Supplied data:
# # # #
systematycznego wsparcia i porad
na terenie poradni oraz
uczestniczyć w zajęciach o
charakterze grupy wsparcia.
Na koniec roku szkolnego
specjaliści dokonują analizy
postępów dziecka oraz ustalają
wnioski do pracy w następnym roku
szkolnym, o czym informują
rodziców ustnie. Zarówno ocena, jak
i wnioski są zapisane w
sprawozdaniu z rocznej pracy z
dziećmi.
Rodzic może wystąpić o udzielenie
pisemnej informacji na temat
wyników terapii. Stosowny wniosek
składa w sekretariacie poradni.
# # # #
Exercise goal:
The answer should consist of all lines from the records above that hold the word "roku".

Completed task:
Na koniec roku szkolnego
wnioski do pracy w następnym roku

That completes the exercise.